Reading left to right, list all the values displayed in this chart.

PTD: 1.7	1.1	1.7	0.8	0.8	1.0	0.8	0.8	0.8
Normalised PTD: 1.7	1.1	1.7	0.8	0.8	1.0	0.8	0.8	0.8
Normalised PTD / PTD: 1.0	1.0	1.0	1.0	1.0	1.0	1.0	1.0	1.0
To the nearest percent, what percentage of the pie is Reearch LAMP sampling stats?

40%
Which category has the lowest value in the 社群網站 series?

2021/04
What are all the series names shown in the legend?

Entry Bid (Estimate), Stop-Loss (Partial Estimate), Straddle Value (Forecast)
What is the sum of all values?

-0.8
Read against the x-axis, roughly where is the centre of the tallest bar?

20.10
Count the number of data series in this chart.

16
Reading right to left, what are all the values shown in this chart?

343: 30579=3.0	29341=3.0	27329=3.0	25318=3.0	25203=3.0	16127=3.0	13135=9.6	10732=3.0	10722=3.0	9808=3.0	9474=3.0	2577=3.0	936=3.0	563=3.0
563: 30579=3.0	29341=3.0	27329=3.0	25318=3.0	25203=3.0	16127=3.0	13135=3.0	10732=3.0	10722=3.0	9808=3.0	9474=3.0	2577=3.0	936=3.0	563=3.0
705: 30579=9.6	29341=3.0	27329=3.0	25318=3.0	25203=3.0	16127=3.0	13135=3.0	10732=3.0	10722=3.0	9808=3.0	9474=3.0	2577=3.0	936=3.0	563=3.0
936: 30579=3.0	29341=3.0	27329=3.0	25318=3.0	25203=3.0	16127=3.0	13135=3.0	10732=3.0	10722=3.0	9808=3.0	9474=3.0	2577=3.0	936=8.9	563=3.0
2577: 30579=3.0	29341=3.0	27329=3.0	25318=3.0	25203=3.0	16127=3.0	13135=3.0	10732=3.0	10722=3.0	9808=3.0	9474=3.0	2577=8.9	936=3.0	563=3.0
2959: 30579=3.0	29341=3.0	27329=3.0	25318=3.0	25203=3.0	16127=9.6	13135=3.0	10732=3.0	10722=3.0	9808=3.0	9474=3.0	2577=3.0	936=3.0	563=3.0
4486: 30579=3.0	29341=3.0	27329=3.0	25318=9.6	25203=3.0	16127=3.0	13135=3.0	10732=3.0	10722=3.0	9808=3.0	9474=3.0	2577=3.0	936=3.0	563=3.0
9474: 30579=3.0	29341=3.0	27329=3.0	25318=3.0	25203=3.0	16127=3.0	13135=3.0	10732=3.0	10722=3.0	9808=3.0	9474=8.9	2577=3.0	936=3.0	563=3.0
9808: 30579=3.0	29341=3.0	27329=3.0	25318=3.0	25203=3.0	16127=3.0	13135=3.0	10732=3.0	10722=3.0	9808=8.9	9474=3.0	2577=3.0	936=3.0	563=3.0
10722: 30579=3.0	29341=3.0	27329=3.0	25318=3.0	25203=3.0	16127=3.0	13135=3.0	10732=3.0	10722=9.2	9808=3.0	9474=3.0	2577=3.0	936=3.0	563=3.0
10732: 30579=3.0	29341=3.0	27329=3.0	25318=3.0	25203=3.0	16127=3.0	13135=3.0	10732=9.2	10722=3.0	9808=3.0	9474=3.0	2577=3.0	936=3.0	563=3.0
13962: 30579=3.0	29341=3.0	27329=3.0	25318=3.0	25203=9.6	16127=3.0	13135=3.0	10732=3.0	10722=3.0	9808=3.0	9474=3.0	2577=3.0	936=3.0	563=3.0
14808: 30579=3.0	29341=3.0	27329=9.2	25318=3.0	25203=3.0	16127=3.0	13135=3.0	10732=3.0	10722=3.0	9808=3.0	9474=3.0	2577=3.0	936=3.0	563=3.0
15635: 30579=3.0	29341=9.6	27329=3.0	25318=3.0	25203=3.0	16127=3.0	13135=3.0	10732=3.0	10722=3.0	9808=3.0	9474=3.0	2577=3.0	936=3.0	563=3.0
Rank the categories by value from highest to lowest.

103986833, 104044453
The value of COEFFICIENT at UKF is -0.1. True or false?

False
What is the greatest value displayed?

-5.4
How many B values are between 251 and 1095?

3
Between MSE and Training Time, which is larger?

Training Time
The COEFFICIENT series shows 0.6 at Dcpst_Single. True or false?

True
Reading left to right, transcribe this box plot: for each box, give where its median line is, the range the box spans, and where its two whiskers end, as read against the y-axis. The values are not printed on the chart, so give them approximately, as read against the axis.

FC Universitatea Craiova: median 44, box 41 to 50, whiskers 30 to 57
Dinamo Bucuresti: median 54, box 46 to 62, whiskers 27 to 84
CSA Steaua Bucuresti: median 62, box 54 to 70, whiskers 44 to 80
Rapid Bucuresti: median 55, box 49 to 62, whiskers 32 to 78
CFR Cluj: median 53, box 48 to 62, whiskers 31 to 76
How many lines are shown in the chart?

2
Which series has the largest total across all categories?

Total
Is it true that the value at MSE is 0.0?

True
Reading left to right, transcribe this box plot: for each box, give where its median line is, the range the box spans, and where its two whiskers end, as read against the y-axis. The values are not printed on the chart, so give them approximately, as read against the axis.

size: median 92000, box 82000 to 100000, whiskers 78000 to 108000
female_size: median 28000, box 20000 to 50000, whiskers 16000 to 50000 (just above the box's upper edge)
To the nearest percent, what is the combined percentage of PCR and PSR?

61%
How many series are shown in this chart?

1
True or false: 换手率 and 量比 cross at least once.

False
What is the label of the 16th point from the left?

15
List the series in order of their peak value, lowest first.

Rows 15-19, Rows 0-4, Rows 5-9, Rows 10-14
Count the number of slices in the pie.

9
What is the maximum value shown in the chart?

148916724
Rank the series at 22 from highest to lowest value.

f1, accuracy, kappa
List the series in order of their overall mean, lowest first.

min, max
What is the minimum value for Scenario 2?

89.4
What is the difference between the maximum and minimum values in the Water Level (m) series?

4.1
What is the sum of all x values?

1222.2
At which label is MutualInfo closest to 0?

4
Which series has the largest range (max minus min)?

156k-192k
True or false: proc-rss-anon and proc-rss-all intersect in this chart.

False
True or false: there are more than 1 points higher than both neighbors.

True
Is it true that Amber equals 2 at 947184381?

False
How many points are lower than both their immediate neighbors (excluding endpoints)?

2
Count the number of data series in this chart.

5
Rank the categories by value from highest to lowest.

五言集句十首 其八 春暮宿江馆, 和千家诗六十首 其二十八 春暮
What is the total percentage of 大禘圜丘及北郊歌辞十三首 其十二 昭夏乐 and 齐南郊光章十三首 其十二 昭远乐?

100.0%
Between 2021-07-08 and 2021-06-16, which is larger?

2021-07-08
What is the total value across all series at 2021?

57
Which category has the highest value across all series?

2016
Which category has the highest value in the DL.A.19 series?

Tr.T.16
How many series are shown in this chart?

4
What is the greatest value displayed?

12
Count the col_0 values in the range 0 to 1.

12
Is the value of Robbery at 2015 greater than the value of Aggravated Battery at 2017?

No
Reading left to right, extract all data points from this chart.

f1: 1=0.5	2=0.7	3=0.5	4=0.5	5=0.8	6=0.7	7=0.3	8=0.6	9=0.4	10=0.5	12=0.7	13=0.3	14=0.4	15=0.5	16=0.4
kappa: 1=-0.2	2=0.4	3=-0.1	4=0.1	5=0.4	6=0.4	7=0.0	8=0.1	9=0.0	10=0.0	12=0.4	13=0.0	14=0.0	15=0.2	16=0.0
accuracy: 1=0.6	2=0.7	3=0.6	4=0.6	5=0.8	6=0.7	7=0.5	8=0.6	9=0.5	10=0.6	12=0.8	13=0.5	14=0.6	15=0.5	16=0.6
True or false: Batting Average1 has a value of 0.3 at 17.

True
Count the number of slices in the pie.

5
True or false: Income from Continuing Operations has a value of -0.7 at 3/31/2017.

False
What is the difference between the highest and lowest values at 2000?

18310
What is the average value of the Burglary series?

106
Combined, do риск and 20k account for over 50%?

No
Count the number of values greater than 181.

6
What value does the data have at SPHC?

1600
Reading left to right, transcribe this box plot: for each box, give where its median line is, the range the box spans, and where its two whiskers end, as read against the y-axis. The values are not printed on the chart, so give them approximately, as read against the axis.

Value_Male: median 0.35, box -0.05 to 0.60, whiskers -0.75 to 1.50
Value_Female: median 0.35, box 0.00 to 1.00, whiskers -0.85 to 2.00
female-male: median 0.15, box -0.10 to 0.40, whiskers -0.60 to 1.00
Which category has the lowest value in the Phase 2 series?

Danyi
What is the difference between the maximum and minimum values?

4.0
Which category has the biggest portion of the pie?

● ● ● ●

JOB -> Please copy, word for word, the part of the items that opens with the first line and closes with the line containing "Reading right to", including both of those lines.

OUTPUT FOR THIS TASK ->
Reading left to right, list all the values displayed in this chart.

PTD: 1.7	1.1	1.7	0.8	0.8	1.0	0.8	0.8	0.8
Normalised PTD: 1.7	1.1	1.7	0.8	0.8	1.0	0.8	0.8	0.8
Normalised PTD / PTD: 1.0	1.0	1.0	1.0	1.0	1.0	1.0	1.0	1.0
To the nearest percent, what percentage of the pie is Reearch LAMP sampling stats?

40%
Which category has the lowest value in the 社群網站 series?

2021/04
What are all the series names shown in the legend?

Entry Bid (Estimate), Stop-Loss (Partial Estimate), Straddle Value (Forecast)
What is the sum of all values?

-0.8
Read against the x-axis, roughly where is the centre of the tallest bar?

20.10
Count the number of data series in this chart.

16
Reading right to left, what are all the values shown in this chart?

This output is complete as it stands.